THE PROBLEM »
For the entries that follow, produce an exact copy with no pictures in it.

DATASET RECORDS »
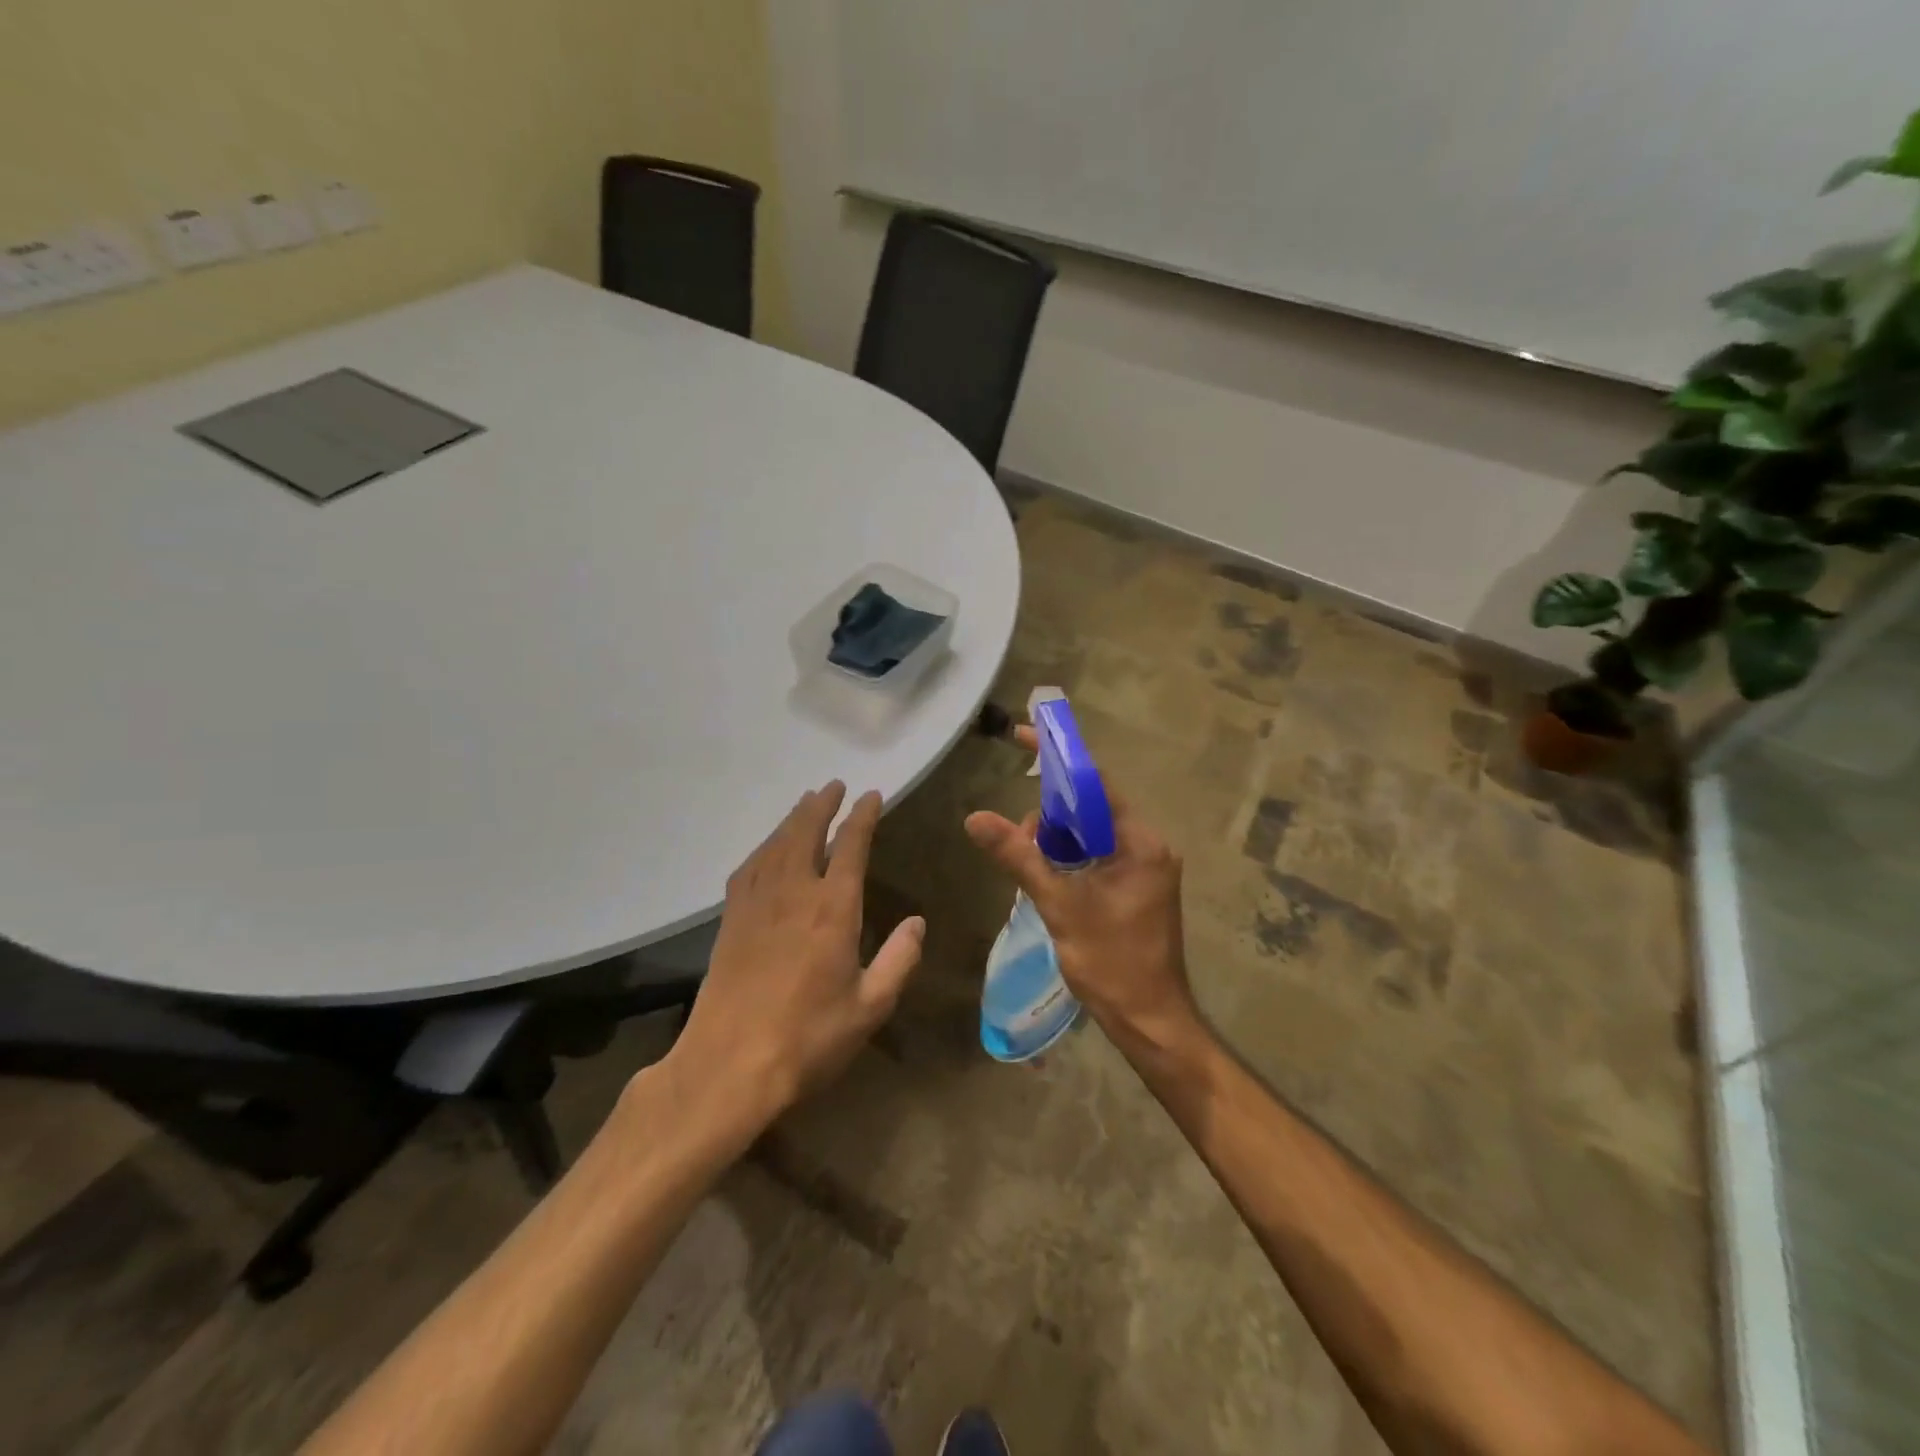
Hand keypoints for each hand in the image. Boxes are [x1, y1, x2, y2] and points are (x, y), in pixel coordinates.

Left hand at [663, 782, 923, 1138]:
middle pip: (806, 833)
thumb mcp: (870, 1007)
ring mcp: (756, 904)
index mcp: (833, 909)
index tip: (872, 796)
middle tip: (833, 785)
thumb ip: (898, 960)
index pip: (851, 846)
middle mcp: (794, 893)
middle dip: (822, 805)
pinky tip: (767, 849)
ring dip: (792, 819)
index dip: (862, 816)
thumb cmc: (808, 1039)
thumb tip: (916, 922)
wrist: (729, 1066)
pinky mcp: (731, 921)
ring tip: (805, 803)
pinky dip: (763, 848)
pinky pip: (749, 868)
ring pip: (775, 845)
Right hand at [964, 729, 1197, 1051]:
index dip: (1058, 758)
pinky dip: (1068, 857)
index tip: (1023, 736)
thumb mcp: (1060, 906)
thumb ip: (1019, 857)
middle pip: (1091, 805)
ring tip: (1028, 865)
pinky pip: (1096, 853)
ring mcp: (1144, 866)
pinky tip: (1045, 877)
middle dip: (1050, 812)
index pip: (1095, 782)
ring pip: (1090, 831)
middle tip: (1017, 840)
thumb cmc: (1112, 963)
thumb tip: (975, 818)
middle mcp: (1148, 844)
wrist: (1150, 1021)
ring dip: (1055, 839)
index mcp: (1141, 841)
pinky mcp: (1135, 885)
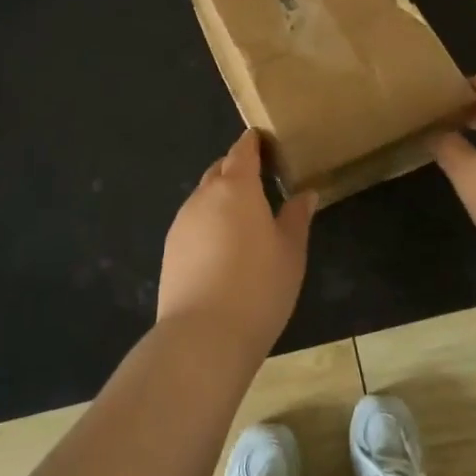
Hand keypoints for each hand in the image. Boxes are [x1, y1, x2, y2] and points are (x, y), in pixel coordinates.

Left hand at [158, 130, 316, 356]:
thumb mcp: (291, 252)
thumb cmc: (259, 286)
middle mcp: (204, 196)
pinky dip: (208, 223)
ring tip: (244, 218)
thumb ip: (296, 217)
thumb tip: (306, 193)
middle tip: (260, 180)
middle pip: (220, 170)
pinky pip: (193, 223)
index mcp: (236, 187)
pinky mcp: (170, 249)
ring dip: (222, 199)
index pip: (242, 151)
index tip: (264, 141)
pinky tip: (222, 248)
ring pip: (204, 197)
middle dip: (237, 169)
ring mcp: (182, 222)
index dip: (253, 143)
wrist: (203, 335)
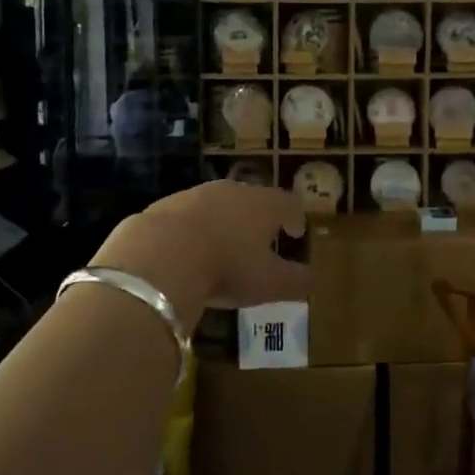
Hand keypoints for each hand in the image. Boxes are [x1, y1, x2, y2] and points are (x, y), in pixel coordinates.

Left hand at [93, 182, 312, 328]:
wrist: (160, 255)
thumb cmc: (227, 267)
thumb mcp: (269, 283)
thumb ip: (296, 281)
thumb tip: (314, 279)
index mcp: (264, 204)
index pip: (288, 203)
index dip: (295, 217)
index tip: (296, 232)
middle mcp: (232, 191)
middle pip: (252, 199)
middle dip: (258, 218)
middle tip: (260, 239)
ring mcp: (195, 194)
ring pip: (217, 205)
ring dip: (223, 222)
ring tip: (222, 247)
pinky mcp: (164, 206)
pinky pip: (186, 217)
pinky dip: (193, 230)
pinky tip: (188, 252)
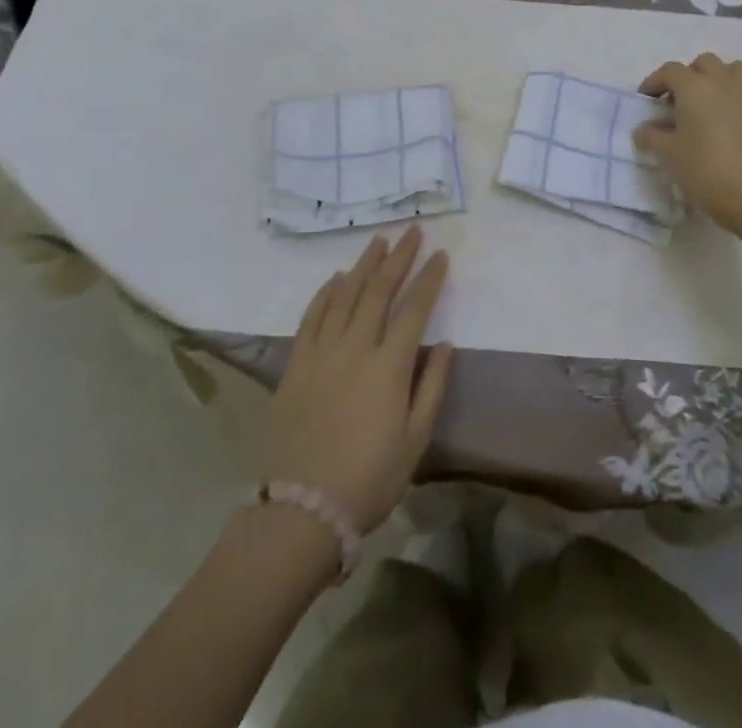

RESPONSE AREA »
Hand keypoints for each hand in the image. Boxes are [x1, y1, x2, y2] and points are (x, y), in pixel coordinates.

Left hand at [663, 782, 923, 1138]:
middle pip: (806, 833)
thumb mcp: (870, 1007)
ring mcp: (756, 904)
index mcp: (833, 909)
index tip: (872, 796)
middle tip: (833, 785)
thumb ip: (898, 960)
index pip: (851, 846)
middle mcp: (794, 893)
middle dip: (822, 805)
pinky tip: (767, 849)
ring dip: (792, 819)
index dip: (862, 816)
thumb cmc: (808, 1039)
thumb tip: (916, 922)
wrist: (729, 1066)
pinky mcp: (731, 921)
ring tip: (805, 803)
pinky dip: (763, 848)
pinky pip: (749, 868)
ring pip: (775, 845)
Right hand at [964, 729, 1197, 1051]:
index dip: (1058, 758)
pinky dip: (1068, 857)
index tip: (1023, 736)
thumb mcp: (1060, 906)
thumb ip: (1019, 857)
middle pip: (1091, 805)
ring tip: (1028, 865)
pinky pip: (1096, 853)
ring mcp: (1144, 866)
pinky tip: (1045, 877)
middle dip: (1050, 812)
index pip: (1095, 782)
ring pip: (1090, 831)
middle tip: (1017, 840)
thumb cmc: (1112, 963)
thumb tip: (975, 818)
middle mcp: (1148, 844)
wrist: (1150, 1021)
ring dip: (1055, 839)
index mcp: (1141, 841)
pinky mcp: (1135, 885)
Hand keypoints for each hand in the image. Boxes are [x1, y1, x2, y2] and points are (x, y), in pixel coordinates.

Left hand at [158, 130, 316, 356]:
thumb mcp: (291, 252)
thumb cmc: (259, 286)
middle mcp: (204, 196)
pinky dip: (208, 223)
ring tip: (244, 218)
thumb ip: (296, 217)
thumb tip: (306, 193)
middle tip: (260, 180)
middle pip: (220, 170)
pinky pip: (193, 223)
index mcp: (236, 187)
pinky mcp: (170, 249)
ring dip: (222, 199)
index pip: (242, 151)
index tip: (264, 141)
pinky tip: (222, 248)
ring pip: (204, 197)
middle dip: (237, 169)
ring mcp: (182, 222)
index dip: (253, 143)
wrist: (203, 335)
Hand keypoints for each hand in the image. Boxes are [x1, y1, x2, y2] and points are (x, y), in pixel coordinates.

Left hand at [93, 182, 312, 328]:
wrist: (160, 255)
thumb cmc: (227, 267)
thumb mcp: (269, 283)
thumb ip: (296, 281)
thumb tip: (314, 279)
index mcp: (264, 204)
index pip: (288, 203)
index dip: (295, 217)
index tip: (296, 232)
middle mcp: (232, 191)
middle pip: (252, 199)
middle dip: (258, 218)
middle tip: (260, 239)
ring mcp: (195, 194)
ring pip: (217, 205)
ring dip: (223, 222)
ring tip: (222, 247)
pinky mcp: (164, 206)
pinky pip: (186, 217)
pinky dip: (193, 230)
pinky tip: (188, 252)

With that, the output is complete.